US Biometric Passports
The US has been issuing only biometric passports since October 2006. There are still some travelers in the US who have non-biometric passports issued before that date, and those passports are still valid and can be used for visas and international travel. The digital chip in a US passport can hold 64 kilobytes of data, which includes the basic passport data listed on the information page of your passport as well as a digitized version of your passport photo. Many countries who issue biometric passports also include a digital image of a fingerprint, but the US does not.
Are Biometric Passports Secure?
When biometric passports were first introduced, some privacy advocates were alarmed that they store personal data on an RFID (radio frequency) chip that can be read by a scanner without making physical contact. Indeed, in early 2006 the passport industry saw a small rush of passport applications from travelers who wanted to get new passports without the biometric chip. However, these concerns have been proved to be unfounded. The biometric passports issued by the US and other countries have security measures to ensure that they can only be read by authorized agents. Additionally, the small amount of data contained on a US biometric chip is not enough to be used for identity theft, particularly since it does not contain Social Security Number information.
Efficient Border Crossings with Automated Passport Kiosks
You’ve just gotten off a long flight back to the US, stiff and uncomfortable after hours in the plane seat, and all you want to do is to get home to clean up and relax… but when you stumble into the airport terminal, you’re faced with the long, long lines at passport control. After that, it’s more lines to clear Customs. It’s not a pretty scene.
Biometric passport technology is helping to make those long lines a thing of the past. Automated Passport Control kiosks at major US international airports allow travelers with eligible passports to use a self-service kiosk to process their entry and Customs information. It takes less than two minutes to use the kiosk, and travelers who live together can be processed at the same time. In the past few years, more and more airports have installed the automated passport kiosks. The payoff in passenger efficiency has been great enough that these airports are investing in even more kiosks, including Miami International Airport which will install an additional 44 passport control kiosks this year.
The Future of Biometric Passports
Biometric passport technology is here to stay. It’s improved immigration efficiency at airports and made passports harder to forge. The new US passport design for 2016 will embed the biometric chip in the information page of the passport, protected by a thin coating of polycarbonate (the same material used to make bulletproof windows.) 2016 is also the year that the last non-biometric US passports will expire, so by the end of the year, all valid US passports will be e-passports with the biometric chip.
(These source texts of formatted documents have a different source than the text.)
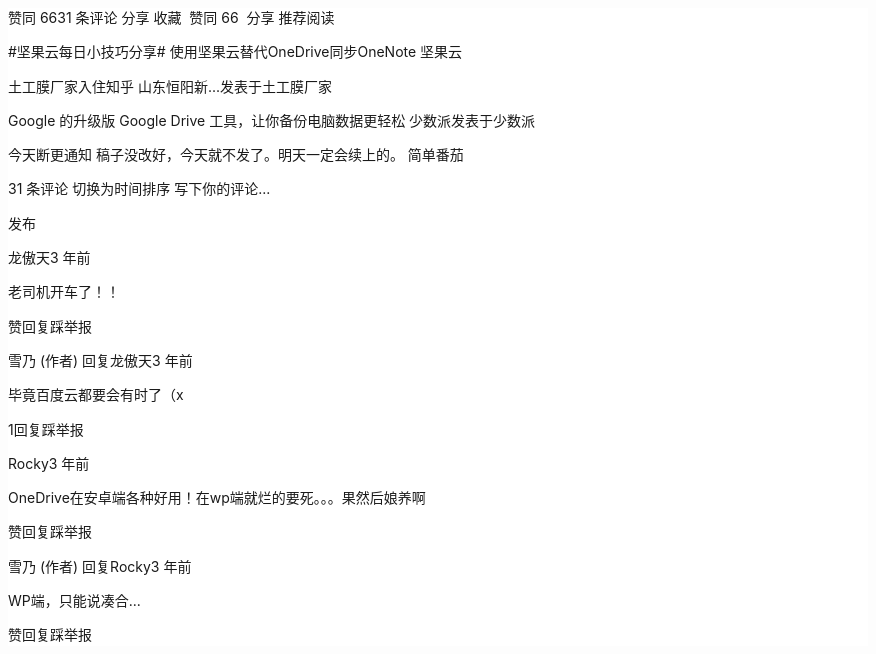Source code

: ​赞同 66​​31 条评论
​分享
​收藏
​
赞同 66
​
分享
推荐阅读


#坚果云每日小技巧分享# 使用坚果云替代OneDrive同步OneNote
坚果云


土工膜厂家入住知乎
山东恒阳新...发表于土工膜厂家


Google 的升级版 Google Drive 工具，让你备份电脑数据更轻松
少数派发表于少数派

今天断更通知
稿子没改好，今天就不发了。明天一定会续上的。
简单番茄

31 条评论
​切换为时间排序
写下你的评论...

发布



龙傲天3 年前

老司机开车了！！

​赞​回复​踩​举报




雪乃 (作者) 回复龙傲天3 年前

毕竟百度云都要会有时了（x

​1​回复​踩​举报




Rocky3 年前

OneDrive在安卓端各种好用！在wp端就烂的要死。。。果然后娘养啊

​赞​回复​踩​举报




雪乃 (作者) 回复Rocky3 年前

WP端，只能说凑合...

​赞​回复​踩​举报

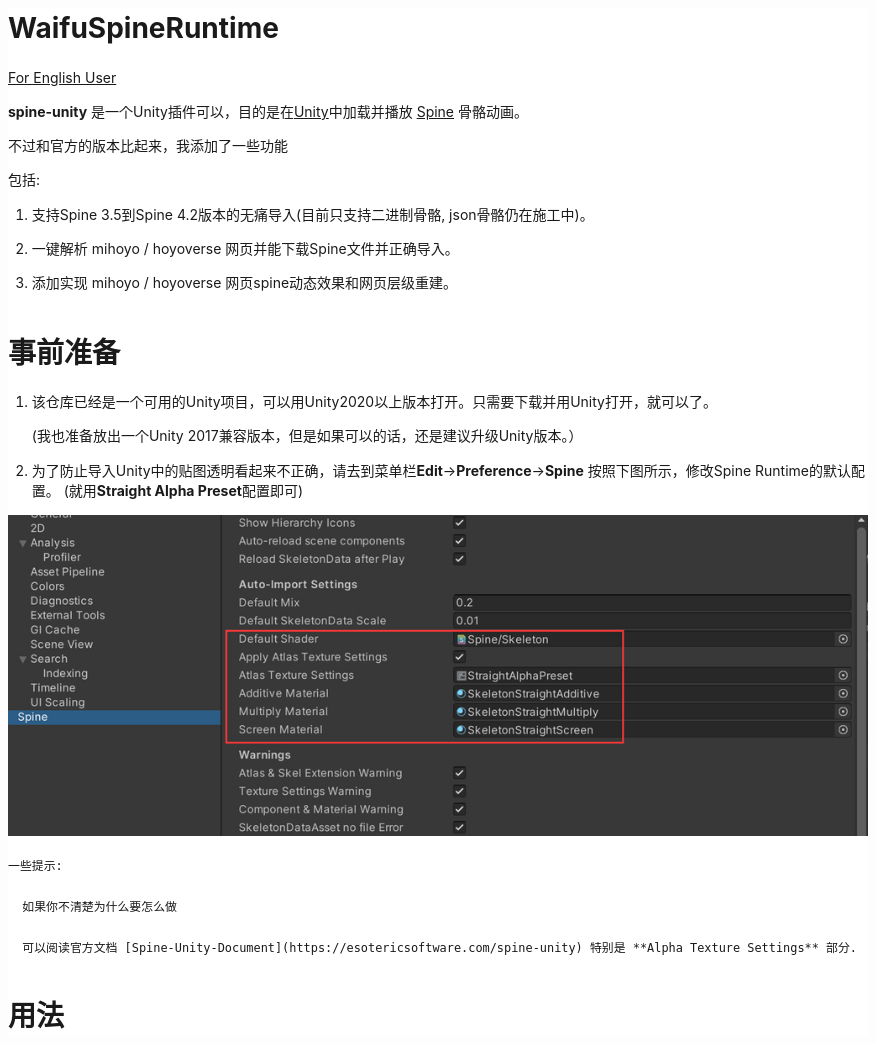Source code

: # WaifuSpineRuntime

[For English User](https://github.com/ZeroFlyFly/WaifuSpineRuntime/blob/main/README_en.md)

**spine-unity** 是一个Unity插件可以，目的是在[Unity](http://unity3d.com/)中加载并播放 [Spine](http://esotericsoftware.com) 骨骼动画。 

不过和官方的版本比起来，我添加了一些功能

包括:

1. 支持Spine 3.5到Spine 4.2版本的无痛导入(目前只支持二进制骨骼, json骨骼仍在施工中)。

2. 一键解析 mihoyo / hoyoverse 网页并能下载Spine文件并正确导入。

3. 添加实现 mihoyo / hoyoverse 网页spine动态效果和网页层级重建。

# 事前准备

1. 该仓库已经是一个可用的Unity项目，可以用Unity2020以上版本打开。只需要下载并用Unity打开，就可以了。

   (我也准备放出一个Unity 2017兼容版本，但是如果可以的话，还是建议升级Unity版本。）

2. 为了防止导入Unity中的贴图透明看起来不正确，请去到菜单栏**Edit**->**Preference**->**Spine** 按照下图所示，修改Spine Runtime的默认配置。
   (就用**Straight Alpha Preset**配置即可)

![Transparent_Settings](https://github.com/ZeroFlyFly/WaifuSpineRuntime/blob/main/ScreenShot/Transparent_Settings.jpg)


    一些提示:
    
      如果你不清楚为什么要怎么做
      
      可以阅读官方文档 [Spine-Unity-Document](https://esotericsoftware.com/spine-unity) 特别是 **Alpha Texture Settings** 部分.

# 用法
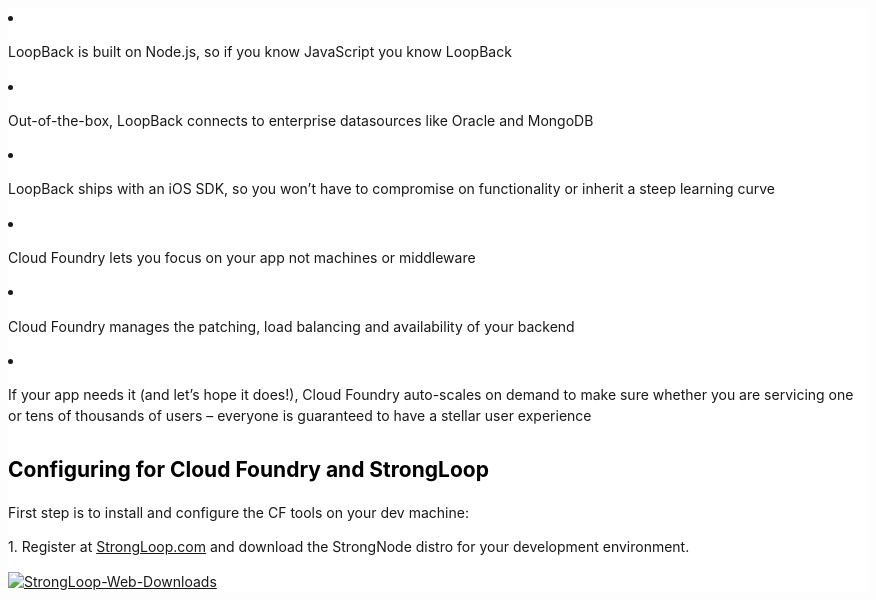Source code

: <li dir="ltr">
  <p dir="ltr">
    LoopBack is built on Node.js, so if you know JavaScript you know LoopBack
  </p>
</li>

<li dir="ltr">
  <p dir="ltr">
    Out-of-the-box, LoopBack connects to enterprise datasources like Oracle and MongoDB
  </p>
</li>

<li dir="ltr">
  <p dir="ltr">
    LoopBack ships with an iOS SDK, so you won’t have to compromise on functionality or inherit a steep learning curve
  </p>
</li>

<li dir="ltr">
  <p dir="ltr">
    Cloud Foundry lets you focus on your app not machines or middleware
  </p>
</li>

<li dir="ltr">
  <p dir="ltr">
    Cloud Foundry manages the patching, load balancing and availability of your backend
  </p>
</li>

<li dir="ltr">
  <p dir="ltr">
    If your app needs it (and let’s hope it does!), Cloud Foundry auto-scales on demand to make sure whether you are servicing one or tens of thousands of users &#8211; everyone is guaranteed to have a stellar user experience
  </p>
</li>

## **<span style="color: black;">Configuring for Cloud Foundry and StrongLoop </span>**

<p dir="ltr">
  First step is to install and configure the CF tools on your dev machine:
</p>

<p dir="ltr">
  1. Register at <a href="http:///StrongLoop.Com">StrongLoop.com</a> and download the StrongNode distro for your development environment.
</p>

<p dir="ltr">
  <a href="https://strongloop.com/wp-content/uploads/2013/09/StrongLoop-Web-Downloads.png"><img class="alignnone size-full wp-image-7322" alt="StrongLoop-Web-Downloads" src="https://strongloop.com/wp-content/uploads/2013/09/StrongLoop-Web-Downloads.png" width="443" height="242" /></a>
</p>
More and more airports in the US will add self-service kiosks to use the biometric passports, and the airports that already use the technology will continue to add more of the kiosks. In the US, Customs and Border Patrol will roll out a program in late 2015 to allow Permanent Residents (“green card” holders) to use the kiosks when re-entering the United States. US citizens are now able to use automated passport control kiosks for immigration processing at some foreign airports, including airports in Canada, Aruba, and Abu Dhabi, and we expect that in the coming years, additional countries will open up automated kiosk services to US citizens.